Work required: Please copy every entry below word for word, leaving out the pictures.

Image box annotation entries:
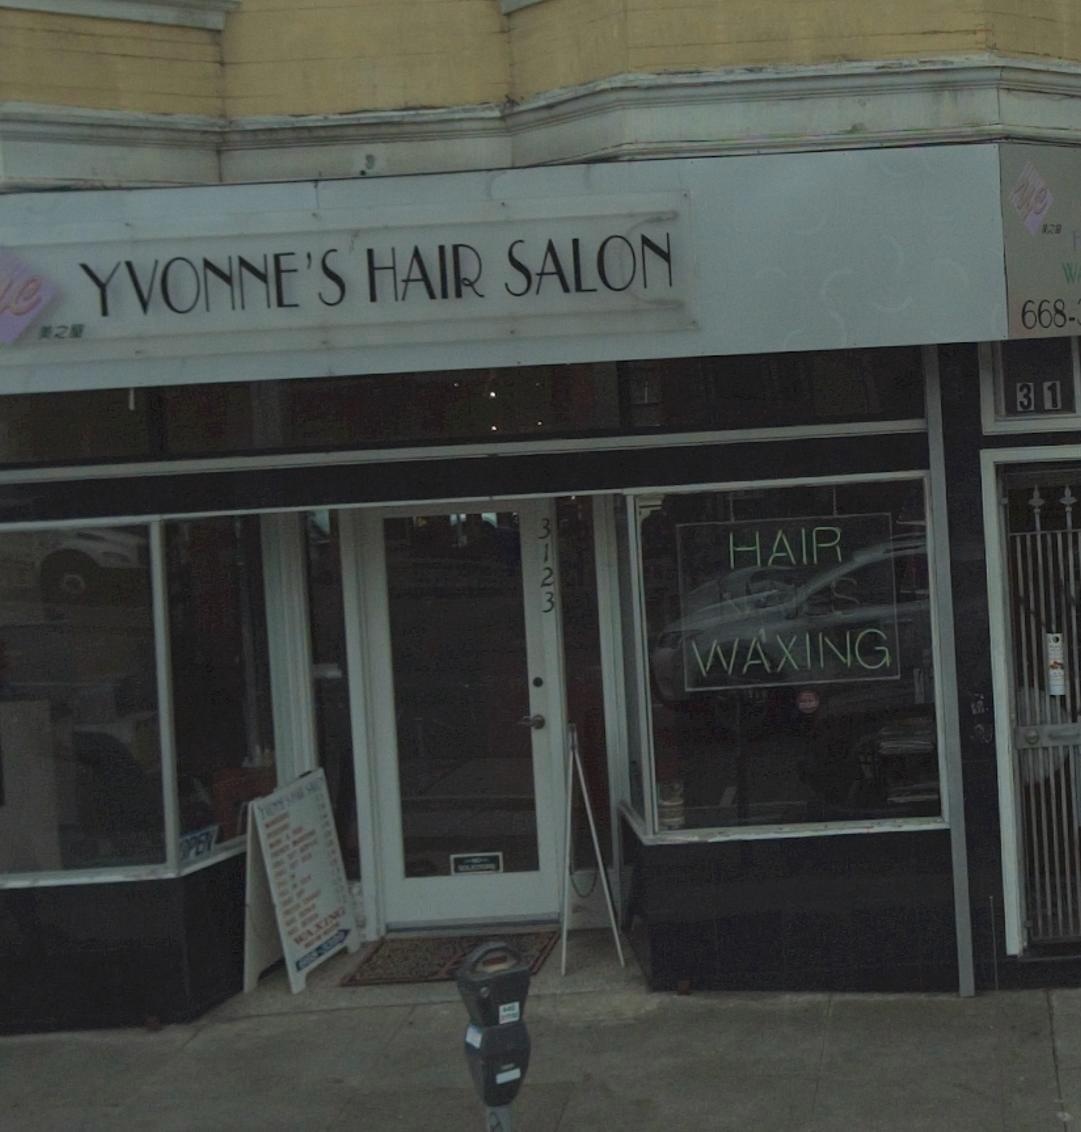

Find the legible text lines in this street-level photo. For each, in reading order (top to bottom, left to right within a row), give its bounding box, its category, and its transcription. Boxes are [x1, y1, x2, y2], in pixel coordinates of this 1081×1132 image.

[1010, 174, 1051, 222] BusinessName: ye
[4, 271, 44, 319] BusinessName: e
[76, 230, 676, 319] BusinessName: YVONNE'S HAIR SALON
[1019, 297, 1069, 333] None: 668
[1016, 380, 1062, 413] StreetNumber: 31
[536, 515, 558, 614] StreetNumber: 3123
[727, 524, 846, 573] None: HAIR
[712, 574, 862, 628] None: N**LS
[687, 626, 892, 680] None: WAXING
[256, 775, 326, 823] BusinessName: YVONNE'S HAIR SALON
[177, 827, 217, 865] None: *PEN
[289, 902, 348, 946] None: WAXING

Task result:
Find the legible text lines in this street-level photo. For each, in reading order (top to bottom, left to right within a row), give its bounding box, its category, and its transcription. Boxes are [x1, y1, x2, y2], in pixel coordinates of this 1081×1132 image.

[1010, 174, 1051, 222] BusinessName: ye
[4, 271, 44, 319] BusinessName: e
[76, 230, 676, 319] BusinessName: YVONNE'S HAIR SALON
[1019, 297, 1069, 333] None: 668
[1016, 380, 1062, 413] StreetNumber: 31
[536, 515, 558, 614] StreetNumber: 3123
[727, 524, 846, 573] None: HAIR
[712, 574, 862, 628] None: N**LS
[687, 626, 892, 680] None: WAXING
[256, 775, 326, 823] BusinessName: YVONNE'S HAIR SALON
[177, 827, 217, 865] None: *PEN
[289, 902, 348, 946] None: WAXING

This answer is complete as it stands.